[Collected data]
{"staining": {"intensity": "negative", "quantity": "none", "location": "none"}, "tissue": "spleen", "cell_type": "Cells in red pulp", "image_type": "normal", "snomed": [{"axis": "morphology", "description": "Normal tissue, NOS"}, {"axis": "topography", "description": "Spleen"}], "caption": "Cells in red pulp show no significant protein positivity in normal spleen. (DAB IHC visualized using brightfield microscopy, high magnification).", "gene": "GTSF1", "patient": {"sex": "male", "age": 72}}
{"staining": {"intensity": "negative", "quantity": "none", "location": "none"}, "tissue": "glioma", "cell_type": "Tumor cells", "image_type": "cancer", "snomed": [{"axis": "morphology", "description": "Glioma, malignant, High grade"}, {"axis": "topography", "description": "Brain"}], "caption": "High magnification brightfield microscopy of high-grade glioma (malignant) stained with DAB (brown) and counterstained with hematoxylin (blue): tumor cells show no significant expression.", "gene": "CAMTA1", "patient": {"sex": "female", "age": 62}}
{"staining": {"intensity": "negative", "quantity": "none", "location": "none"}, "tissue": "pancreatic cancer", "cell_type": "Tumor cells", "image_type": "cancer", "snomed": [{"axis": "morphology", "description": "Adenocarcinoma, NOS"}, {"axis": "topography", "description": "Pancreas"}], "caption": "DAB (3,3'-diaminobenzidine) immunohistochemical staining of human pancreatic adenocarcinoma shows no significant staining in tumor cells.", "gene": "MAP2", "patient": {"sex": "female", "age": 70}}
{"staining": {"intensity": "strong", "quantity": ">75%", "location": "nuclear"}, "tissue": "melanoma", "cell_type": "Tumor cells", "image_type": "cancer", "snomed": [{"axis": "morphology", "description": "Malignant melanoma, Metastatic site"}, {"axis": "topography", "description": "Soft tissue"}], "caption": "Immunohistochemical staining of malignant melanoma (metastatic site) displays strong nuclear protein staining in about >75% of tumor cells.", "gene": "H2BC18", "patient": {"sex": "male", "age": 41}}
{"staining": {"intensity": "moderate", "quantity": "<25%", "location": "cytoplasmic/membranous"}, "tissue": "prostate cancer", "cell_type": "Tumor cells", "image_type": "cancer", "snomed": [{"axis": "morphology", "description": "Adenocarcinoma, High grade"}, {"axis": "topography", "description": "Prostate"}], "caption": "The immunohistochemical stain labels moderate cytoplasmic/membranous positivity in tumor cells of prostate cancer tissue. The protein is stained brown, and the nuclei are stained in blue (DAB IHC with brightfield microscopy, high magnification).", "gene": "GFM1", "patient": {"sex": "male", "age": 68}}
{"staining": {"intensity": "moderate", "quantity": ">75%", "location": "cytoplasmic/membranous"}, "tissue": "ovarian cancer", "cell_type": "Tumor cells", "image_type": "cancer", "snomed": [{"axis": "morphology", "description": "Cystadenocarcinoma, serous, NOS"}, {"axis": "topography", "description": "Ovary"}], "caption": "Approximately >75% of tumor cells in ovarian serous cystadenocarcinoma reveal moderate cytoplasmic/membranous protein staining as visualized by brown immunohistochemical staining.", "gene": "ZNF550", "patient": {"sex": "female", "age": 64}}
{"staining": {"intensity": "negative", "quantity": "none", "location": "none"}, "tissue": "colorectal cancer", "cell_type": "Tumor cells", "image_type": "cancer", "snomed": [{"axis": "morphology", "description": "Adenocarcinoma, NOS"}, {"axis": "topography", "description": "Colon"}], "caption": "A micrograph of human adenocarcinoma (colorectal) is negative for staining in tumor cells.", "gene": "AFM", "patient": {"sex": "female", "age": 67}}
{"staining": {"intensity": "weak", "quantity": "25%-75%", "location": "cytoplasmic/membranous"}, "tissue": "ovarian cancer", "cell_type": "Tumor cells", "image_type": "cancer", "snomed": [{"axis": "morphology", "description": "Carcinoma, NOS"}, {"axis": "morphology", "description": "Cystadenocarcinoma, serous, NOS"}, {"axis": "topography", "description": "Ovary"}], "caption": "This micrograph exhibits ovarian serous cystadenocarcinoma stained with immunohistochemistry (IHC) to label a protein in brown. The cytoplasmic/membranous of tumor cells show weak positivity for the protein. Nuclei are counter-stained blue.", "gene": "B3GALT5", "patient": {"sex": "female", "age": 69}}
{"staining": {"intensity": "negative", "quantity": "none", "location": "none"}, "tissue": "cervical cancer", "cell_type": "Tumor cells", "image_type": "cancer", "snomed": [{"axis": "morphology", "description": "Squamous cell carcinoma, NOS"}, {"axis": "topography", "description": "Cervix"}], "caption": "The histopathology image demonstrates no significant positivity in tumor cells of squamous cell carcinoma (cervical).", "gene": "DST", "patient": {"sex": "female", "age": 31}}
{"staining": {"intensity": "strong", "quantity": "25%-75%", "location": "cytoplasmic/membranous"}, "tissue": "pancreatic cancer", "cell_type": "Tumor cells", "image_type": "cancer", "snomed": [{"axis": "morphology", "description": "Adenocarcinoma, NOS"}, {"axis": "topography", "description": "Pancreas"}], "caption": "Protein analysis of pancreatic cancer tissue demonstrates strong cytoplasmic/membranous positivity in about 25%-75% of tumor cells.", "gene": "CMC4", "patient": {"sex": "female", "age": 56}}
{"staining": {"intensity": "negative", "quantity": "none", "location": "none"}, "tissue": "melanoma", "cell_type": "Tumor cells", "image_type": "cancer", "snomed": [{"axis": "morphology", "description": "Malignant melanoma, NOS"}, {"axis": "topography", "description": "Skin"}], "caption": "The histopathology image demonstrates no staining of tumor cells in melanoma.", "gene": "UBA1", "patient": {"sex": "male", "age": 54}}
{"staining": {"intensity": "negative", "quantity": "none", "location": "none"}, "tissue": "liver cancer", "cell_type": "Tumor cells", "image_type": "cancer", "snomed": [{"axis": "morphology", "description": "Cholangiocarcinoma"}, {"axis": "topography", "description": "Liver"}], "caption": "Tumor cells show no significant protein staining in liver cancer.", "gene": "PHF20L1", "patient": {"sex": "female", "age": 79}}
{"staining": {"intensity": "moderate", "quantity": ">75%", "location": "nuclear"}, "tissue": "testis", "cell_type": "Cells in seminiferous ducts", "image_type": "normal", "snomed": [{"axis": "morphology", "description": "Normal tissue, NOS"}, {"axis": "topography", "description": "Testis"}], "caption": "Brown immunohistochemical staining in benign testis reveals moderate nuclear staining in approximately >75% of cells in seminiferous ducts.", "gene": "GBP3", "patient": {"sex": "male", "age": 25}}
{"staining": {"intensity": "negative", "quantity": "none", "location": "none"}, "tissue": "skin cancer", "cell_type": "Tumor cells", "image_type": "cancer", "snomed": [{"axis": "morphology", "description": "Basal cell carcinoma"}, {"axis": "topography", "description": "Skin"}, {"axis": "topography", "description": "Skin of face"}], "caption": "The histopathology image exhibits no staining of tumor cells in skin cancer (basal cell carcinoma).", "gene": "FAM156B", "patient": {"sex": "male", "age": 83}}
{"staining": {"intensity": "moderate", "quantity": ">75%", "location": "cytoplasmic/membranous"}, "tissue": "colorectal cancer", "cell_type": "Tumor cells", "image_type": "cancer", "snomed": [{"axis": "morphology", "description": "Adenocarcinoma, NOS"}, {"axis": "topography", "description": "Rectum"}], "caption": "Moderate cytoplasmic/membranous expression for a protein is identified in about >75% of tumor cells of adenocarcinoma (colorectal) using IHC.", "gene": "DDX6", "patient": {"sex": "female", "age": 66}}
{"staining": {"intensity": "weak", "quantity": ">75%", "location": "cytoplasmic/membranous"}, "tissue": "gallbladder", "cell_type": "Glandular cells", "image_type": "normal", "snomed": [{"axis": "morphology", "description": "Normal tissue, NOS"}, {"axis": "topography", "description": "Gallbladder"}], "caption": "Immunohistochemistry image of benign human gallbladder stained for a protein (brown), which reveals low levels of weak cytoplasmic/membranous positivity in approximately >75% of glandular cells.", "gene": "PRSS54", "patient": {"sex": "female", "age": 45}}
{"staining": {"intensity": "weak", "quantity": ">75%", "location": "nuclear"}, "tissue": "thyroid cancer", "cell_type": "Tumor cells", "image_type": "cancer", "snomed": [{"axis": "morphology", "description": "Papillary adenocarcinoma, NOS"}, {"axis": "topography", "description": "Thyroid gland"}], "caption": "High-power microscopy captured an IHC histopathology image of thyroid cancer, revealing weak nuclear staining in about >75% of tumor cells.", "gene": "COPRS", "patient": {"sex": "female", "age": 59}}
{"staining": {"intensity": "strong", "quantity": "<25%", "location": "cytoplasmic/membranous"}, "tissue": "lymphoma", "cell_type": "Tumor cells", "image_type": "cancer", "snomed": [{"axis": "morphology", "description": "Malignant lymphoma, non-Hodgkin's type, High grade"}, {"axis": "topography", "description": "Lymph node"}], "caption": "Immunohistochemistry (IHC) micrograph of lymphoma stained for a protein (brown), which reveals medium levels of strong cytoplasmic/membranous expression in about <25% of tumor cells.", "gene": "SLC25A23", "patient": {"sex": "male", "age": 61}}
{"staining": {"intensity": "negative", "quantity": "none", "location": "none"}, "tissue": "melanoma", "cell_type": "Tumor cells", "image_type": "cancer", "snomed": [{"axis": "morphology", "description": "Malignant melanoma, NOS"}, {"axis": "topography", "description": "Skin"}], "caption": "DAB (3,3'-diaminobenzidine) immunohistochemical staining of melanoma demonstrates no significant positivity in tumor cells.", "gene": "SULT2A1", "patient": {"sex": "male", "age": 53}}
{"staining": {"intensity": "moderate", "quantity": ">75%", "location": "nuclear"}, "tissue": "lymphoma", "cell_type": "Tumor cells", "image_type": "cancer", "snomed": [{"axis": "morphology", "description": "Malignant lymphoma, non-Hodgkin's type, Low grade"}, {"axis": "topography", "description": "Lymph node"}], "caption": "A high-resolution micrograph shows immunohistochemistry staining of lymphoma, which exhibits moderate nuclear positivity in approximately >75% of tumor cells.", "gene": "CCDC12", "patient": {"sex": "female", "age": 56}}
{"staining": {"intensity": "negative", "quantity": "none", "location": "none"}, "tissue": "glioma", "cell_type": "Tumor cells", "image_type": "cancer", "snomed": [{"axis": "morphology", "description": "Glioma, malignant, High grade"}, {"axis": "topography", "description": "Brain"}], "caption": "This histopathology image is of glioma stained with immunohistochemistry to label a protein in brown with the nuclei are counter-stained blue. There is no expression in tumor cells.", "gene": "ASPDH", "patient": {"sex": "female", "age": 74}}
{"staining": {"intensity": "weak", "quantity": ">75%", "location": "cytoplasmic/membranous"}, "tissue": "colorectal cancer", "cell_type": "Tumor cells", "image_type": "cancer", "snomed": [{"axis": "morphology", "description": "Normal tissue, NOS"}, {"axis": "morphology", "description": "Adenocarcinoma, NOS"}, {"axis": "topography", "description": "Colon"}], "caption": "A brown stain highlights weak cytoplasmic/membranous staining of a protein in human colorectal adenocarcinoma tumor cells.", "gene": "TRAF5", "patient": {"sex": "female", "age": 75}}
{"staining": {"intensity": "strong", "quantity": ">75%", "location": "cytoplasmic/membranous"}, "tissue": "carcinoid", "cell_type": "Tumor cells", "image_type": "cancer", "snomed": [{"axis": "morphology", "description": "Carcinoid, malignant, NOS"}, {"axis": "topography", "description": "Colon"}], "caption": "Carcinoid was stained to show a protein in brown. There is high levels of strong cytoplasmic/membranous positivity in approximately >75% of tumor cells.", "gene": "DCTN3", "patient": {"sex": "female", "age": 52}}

= YOUR TASK =
Could you restate word for word the lines above from the one containing "cells in ovarian" through the one containing "micrograph of human", both included, and nothing else?

= YOUR SOLUTION =
{"staining": {"intensity": "moderate", "quantity": ">75%", "location": "cytoplasmic/membranous"}, "tissue": "ovarian cancer", "cell_type": "Tumor cells", "image_type": "cancer", "snomed": [{"axis": "morphology", "description": "Cystadenocarcinoma, serous, NOS"}, {"axis": "topography", "description": "Ovary"}], "caption": "Approximately >75% of tumor cells in ovarian serous cystadenocarcinoma reveal moderate cytoplasmic/membranous protein staining as visualized by brown immunohistochemical staining.", "gene": "ZNF550", "patient": {"sex": "female", "age": 64}}
{"staining": {"intensity": "negative", "quantity": "none", "location": "none"}, "tissue": "colorectal cancer", "cell_type": "Tumor cells", "image_type": "cancer", "snomed": [{"axis": "morphology", "description": "Adenocarcinoma, NOS"}, {"axis": "topography", "description": "Colon"}], "caption": "A micrograph of human adenocarcinoma (colorectal) is negative for staining in tumor cells.", "gene": "AFM", "patient": {"sex": "female", "age": 67}}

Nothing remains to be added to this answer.